To the extent that an allegation of failure to provide a safe place to work might, prior to the Amendments, have implied the existence of a nondelegable duty to do so, and to the extent that such an allegation formerly brought to bear strict liability under the related warranty of seaworthiness, the allegation is no longer actionable under the Amendments. 6

However, placed in its proper post-Amendment context, such an allegation may state a cause of action consistent with application of the appropriate standard of negligence. The Supreme Court has held that “one aspect of the shipowner’s duty to refrain from negligent conduct is embodied in his duty to exercise reasonable care to furnish a safe place to work.” West v. United States, 361 U.S. 118, 123, 80 S.Ct. 189, 193, 4L.Ed.2d 161 (1959).
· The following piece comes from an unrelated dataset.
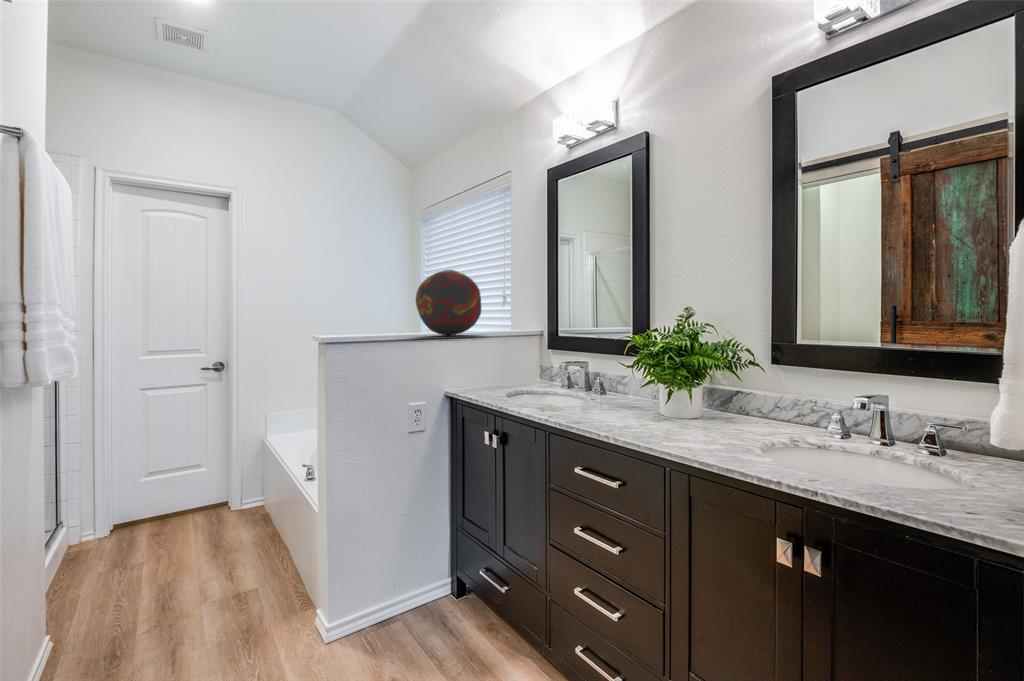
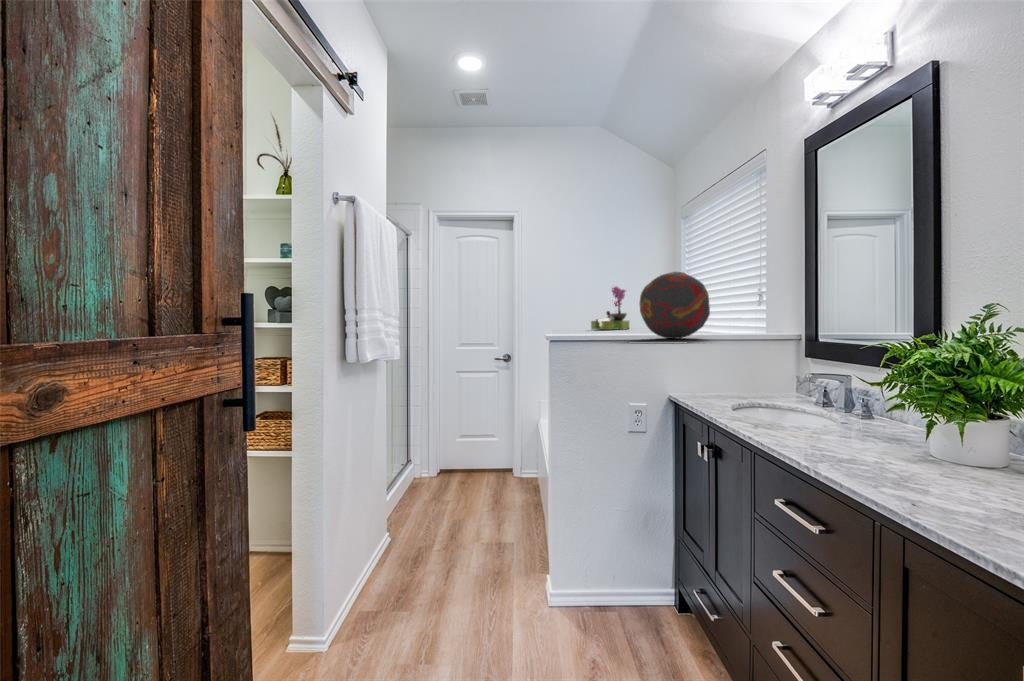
flower arrangement: none [325,282,369,330] -> present [591,286,629,330]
Although the pleadings in the cases at bar are insufficient to apprise the Court of the precise nature of the alleged causes of plaintiffs’ injuries, it is conceivable that the alleged failure to provide a safe place to work was a negligent failure to do so within the meaning of that word as it must be applied under the Amendments. 7 A claim is not vulnerable to dismissal unless it appears beyond doubt that the plaintiff can prove no set of facts in support of his claim which would entitle him to relief. Conley v. Gibson, 355 U.S. 41, 45-46, 78 S.Ct. 99, 2 L.Ed.2d 80 (1957).